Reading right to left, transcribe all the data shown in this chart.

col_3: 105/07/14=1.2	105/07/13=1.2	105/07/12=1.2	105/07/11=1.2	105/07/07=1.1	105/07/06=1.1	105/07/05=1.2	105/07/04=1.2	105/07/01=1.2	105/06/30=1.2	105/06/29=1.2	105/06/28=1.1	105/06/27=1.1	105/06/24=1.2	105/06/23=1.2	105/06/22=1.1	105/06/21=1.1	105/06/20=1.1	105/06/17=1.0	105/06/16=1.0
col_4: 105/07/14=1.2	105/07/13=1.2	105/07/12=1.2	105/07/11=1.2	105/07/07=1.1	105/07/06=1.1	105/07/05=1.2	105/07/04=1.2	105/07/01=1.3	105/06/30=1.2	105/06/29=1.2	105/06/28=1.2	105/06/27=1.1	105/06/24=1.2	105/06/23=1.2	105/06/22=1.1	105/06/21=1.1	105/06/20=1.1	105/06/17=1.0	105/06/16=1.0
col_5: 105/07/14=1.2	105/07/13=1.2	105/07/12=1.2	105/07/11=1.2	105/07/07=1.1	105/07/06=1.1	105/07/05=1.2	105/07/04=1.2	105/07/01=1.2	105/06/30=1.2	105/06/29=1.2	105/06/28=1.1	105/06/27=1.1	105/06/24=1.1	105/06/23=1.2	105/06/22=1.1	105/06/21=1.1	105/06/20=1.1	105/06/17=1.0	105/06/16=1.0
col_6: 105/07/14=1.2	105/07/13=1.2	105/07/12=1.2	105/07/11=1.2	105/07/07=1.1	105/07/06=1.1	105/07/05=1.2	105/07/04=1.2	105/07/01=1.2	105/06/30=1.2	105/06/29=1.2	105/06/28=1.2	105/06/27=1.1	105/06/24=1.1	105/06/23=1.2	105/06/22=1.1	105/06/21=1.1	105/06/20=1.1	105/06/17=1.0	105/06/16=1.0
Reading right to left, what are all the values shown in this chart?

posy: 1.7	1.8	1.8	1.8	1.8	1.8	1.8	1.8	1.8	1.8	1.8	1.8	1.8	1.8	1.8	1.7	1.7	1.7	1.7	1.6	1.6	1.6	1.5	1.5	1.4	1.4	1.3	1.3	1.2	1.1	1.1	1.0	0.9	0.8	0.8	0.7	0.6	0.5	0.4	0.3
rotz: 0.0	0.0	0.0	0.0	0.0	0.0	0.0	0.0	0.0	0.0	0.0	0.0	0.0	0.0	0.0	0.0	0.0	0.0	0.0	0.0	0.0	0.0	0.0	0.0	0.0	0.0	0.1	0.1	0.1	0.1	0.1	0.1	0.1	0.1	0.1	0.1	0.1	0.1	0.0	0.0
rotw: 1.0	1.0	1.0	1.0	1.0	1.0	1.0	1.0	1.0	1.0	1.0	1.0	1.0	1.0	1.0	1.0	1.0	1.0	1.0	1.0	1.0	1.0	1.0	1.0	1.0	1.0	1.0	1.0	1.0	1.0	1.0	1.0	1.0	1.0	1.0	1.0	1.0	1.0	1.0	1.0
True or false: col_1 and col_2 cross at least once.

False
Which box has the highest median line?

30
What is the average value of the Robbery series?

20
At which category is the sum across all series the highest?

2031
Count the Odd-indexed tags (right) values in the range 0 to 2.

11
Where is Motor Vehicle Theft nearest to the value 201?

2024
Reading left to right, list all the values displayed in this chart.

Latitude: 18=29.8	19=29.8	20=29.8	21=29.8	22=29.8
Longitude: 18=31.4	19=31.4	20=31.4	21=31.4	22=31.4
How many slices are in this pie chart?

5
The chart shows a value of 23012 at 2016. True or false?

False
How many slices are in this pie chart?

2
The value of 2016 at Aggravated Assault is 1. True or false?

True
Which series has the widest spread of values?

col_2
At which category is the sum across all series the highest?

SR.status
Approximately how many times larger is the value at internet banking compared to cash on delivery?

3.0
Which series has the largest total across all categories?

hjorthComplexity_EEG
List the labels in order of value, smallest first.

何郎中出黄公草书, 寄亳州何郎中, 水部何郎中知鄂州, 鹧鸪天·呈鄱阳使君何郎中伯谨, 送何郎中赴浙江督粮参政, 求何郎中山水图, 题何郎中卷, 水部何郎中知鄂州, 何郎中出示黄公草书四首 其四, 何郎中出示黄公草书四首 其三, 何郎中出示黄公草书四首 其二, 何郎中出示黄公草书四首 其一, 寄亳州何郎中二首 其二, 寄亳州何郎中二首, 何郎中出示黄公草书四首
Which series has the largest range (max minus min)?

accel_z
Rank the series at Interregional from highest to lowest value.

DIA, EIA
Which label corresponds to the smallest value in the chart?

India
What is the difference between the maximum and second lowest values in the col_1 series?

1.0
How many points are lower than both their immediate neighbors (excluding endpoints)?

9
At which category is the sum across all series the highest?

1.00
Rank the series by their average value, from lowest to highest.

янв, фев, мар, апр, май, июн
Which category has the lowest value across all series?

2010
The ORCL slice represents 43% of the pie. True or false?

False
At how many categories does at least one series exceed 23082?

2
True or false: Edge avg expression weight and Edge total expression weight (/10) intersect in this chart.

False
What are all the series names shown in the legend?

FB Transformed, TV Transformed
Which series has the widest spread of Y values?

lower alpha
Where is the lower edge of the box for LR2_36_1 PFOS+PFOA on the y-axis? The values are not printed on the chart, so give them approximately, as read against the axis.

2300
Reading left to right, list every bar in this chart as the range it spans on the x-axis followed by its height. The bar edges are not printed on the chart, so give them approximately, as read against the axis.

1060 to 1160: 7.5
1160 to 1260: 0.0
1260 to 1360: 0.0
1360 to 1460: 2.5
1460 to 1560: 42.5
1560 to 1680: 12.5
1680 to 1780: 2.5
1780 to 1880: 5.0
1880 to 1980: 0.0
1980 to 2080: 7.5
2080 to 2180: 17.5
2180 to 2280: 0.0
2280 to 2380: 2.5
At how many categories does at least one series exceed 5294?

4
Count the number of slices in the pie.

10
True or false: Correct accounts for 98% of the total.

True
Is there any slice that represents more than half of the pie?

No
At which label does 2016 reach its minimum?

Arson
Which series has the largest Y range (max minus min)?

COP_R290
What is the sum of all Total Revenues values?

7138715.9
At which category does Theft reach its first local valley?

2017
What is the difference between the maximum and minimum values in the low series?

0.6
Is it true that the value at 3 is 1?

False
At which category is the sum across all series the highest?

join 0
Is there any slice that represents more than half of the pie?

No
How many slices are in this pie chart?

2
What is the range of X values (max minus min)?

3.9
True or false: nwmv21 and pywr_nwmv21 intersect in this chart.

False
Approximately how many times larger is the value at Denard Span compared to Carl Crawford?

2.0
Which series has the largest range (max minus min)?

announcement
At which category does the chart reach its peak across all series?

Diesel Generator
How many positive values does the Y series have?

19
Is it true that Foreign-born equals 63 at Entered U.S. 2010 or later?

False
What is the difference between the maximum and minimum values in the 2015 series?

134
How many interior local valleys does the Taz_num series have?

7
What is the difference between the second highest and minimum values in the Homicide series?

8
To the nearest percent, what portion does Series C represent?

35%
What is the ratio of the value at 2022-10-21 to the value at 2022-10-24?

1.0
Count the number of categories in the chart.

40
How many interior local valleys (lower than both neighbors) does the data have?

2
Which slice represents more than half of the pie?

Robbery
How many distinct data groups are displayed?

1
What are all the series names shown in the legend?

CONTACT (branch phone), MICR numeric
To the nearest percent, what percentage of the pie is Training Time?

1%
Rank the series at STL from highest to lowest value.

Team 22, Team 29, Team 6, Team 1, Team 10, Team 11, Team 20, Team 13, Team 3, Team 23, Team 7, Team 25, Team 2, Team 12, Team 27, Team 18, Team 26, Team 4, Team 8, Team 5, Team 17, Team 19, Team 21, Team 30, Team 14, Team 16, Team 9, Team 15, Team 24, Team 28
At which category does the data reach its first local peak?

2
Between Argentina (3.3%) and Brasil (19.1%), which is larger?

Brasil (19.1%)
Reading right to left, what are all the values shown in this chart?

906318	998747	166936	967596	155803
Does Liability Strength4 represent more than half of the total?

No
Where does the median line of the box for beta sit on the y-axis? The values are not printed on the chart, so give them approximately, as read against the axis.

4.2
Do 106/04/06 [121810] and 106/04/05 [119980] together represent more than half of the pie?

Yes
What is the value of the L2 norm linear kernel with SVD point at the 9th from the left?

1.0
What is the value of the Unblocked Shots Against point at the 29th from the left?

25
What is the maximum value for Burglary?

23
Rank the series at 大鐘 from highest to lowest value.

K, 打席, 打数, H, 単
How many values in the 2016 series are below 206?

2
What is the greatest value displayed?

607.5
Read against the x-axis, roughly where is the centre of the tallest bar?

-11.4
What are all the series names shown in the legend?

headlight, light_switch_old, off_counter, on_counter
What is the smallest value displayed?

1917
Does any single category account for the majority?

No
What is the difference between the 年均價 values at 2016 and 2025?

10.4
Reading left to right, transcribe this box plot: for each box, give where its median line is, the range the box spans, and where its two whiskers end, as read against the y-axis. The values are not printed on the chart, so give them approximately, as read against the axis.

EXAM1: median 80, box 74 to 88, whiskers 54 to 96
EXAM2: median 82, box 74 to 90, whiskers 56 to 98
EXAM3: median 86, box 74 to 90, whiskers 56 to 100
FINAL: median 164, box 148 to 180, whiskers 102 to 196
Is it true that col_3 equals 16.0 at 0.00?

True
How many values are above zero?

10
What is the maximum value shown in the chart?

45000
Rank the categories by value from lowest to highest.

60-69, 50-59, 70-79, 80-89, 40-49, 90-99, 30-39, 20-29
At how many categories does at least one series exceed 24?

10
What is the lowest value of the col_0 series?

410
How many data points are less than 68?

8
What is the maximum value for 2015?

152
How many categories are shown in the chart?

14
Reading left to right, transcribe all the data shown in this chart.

■ ■ ■ ■ ■ ■ ■

*Required work*: Count the lines above that contain the string "larger", treating uppercase and lowercase as different. Reply with the number only.

*Output of the exercise*: 3